Maybe you should fact check your AI outputs more if you think it only hallucinat...

simianwords · 2025-08-16T16:46:13 1755362773

The accuracy is high enough that I don't have to fact check too often.

platevoltage · 2025-08-16T23:12:42 1755385962

I totally get that you meant this in a nuanced way, but at face value it sort of reads like...

Joe Rogan has high enough accuracy that I don't have to fact check too often. Newsmax has high enough accuracy that I don't have to fact check too often, etc.

If you accept the output as accurate, why would fact checking even cross your mind?

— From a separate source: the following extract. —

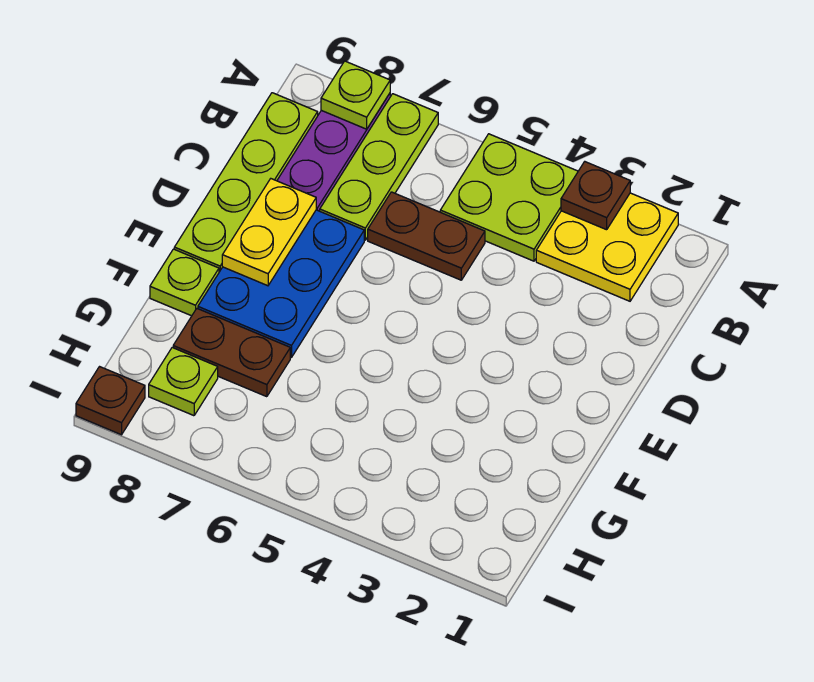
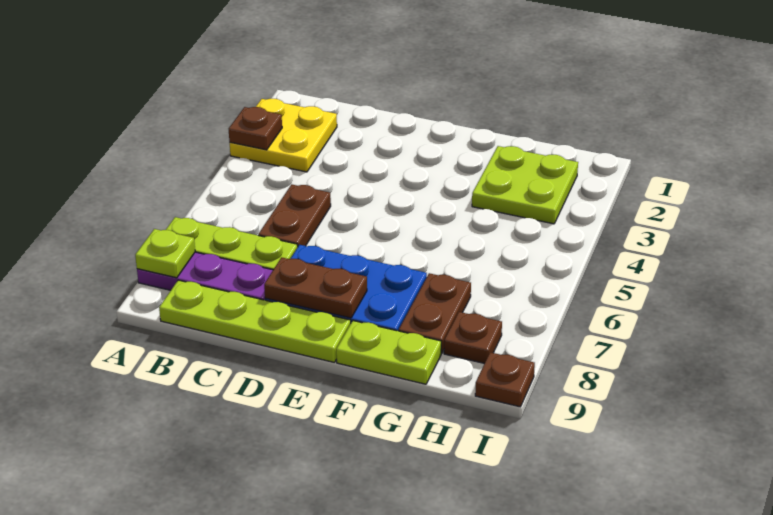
lime 2x2 plate [440,134,578,261] -> lime 2x2 plate moved to [472,146,578,224]
yellow 1x2 plate [222,179,316,286] -> brown 1x2 plate [264,257,367,318]
lime 1x1 plate [150,249,219,316] -> lime 1x2 plate [336,321,441,384]
lime 1x1 plate [149,348,218,416] -> brown 1x1 plate [444,312,502,363]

gspetr · 2025-08-16T23:35:29 1755387329

Not a fan of that analogy.

There is no expectation (from a reasonable observer's POV) of a podcast host to be an expert at a very broad range of topics from science to business to art.

But there is one from LLMs, even just from the fact that AI companies diligently post various benchmarks including trivia on those topics.

simianwords · 2025-08-17T04:44:23 1755405863

Do you question everything your dad says?

platevoltage · 2025-08-17T05:49:27 1755409767

If it's about classic American cars, no. Anything else, usually.

collingreen · 2025-08-16T17:23:52 1755365032

Without some exploratory fact checking how do you estimate how high the accuracy is and how often you should be fact checking to maintain a good understanding?

simianwords · 2025-08-16T20:07:45 1755374865

I did initial tests so that I don't have to do it anymore.

jibal · 2025-08-17T02:33:02 1755397982

Everyone else has done tests that indicate that you do.

glenstein · 2025-08-17T10:51:28 1755427888

And this is why you can't use personal anecdotes to settle questions of software performance.

Comment sections are never good at being accountable for how vibes-driven they are when selecting which anecdotes to prefer.

malfist · 2025-08-16T20:22:50 1755375770

If there's one thing that's constant it's that these systems change.

mvdtnz · 2025-08-17T00:07:52 1755389272

If you're not fact checking it how could you possibly know that?